Project description:Mutations in BRCA1 and BRCA2 confer high risks of breast cancer and ovarian cancer. The risk prediction algorithm BOADICEA (Breast and Ovarian Analysis of Disease Incidence and Carrier Estimation Algorithm) may be used to compute the probabilities of carrying mutations in BRCA1 and BRCA2 and help to target mutation screening. Tumours from BRCA1 and BRCA2 mutation carriers display distinctive pathological features that could be used to better discriminate between BRCA1 mutation carriers, BRCA2 mutation carriers and noncarriers. In particular, oestrogen receptor (ER)-negative status, triple-negative (TN) status, and expression of basal markers are predictive of BRCA1 mutation carrier status.We extended BOADICEA by treating breast cancer subtypes as distinct disease end points. Age-specific expression of phenotypic markers in a series of tumours from 182 BRCA1 mutation carriers, 62 BRCA2 mutation carriers and 109 controls from the Breast Cancer Linkage Consortium, and over 300,000 tumours from the general population obtained from the Surveillance Epidemiology, and End Results database, were used to calculate age-specific and genotype-specific incidences of each disease end point.
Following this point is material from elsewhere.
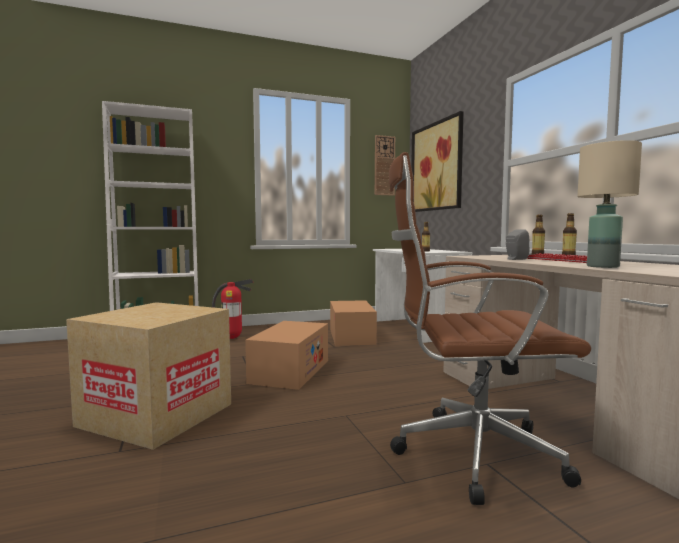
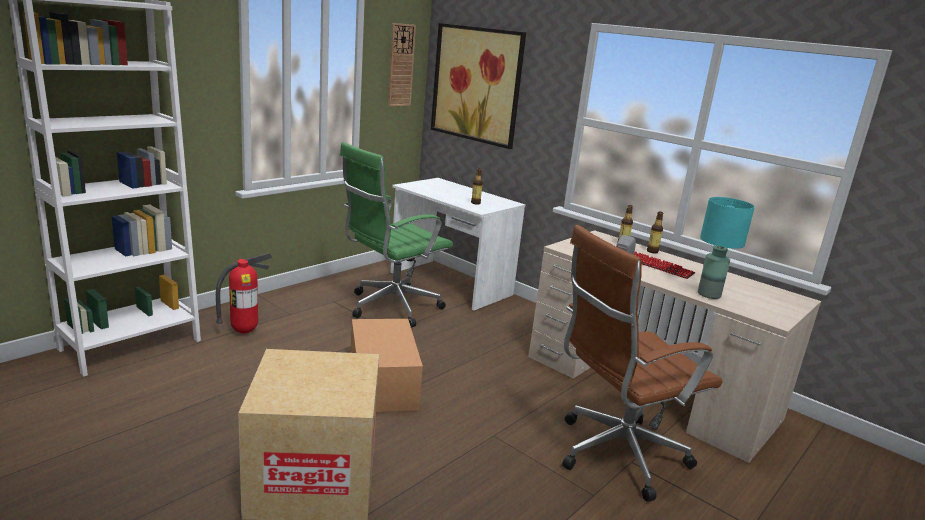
camera: 30 degrees left, 15 degrees up
cardboard box [330,300,377,346] -> green office chair [340,142,453,328]
beige table lamp [578,140,642,268] -> turquoise table lamp [698,197,755,299]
The probability that an individual carries a BRCA1 or BRCA2 mutation given their family history and tumour marker status of family members was computed in sample pedigrees.The cumulative risk of ER-negative breast cancer by age 70 for BRCA1 mutation carriers was estimated to be 55% and the risk of ER-positive disease was 18%. The corresponding risks for BRCA2 mutation carriers were 21% and 44% for ER-negative and ER-positive disease, respectively. The predicted BRCA1 carrier probabilities among ER-positive breast cancer cases were less than 1% at all ages. For women diagnosed with breast cancer below age 50 years, these probabilities rose to more than 5% in ER-negative breast cancer, 7% in TN disease and 24% in TN breast cancer expressing both CK5/6 and CK14 cytokeratins. Large differences in mutation probabilities were observed by combining ER status and other informative markers with family history.This approach combines both full pedigree and tumour subtype data to predict BRCA1/2 carrier probabilities. Prediction of BRCA1/2 carrier status, and hence selection of women for mutation screening, may be substantially improved by combining tumour pathology with family history of cancer.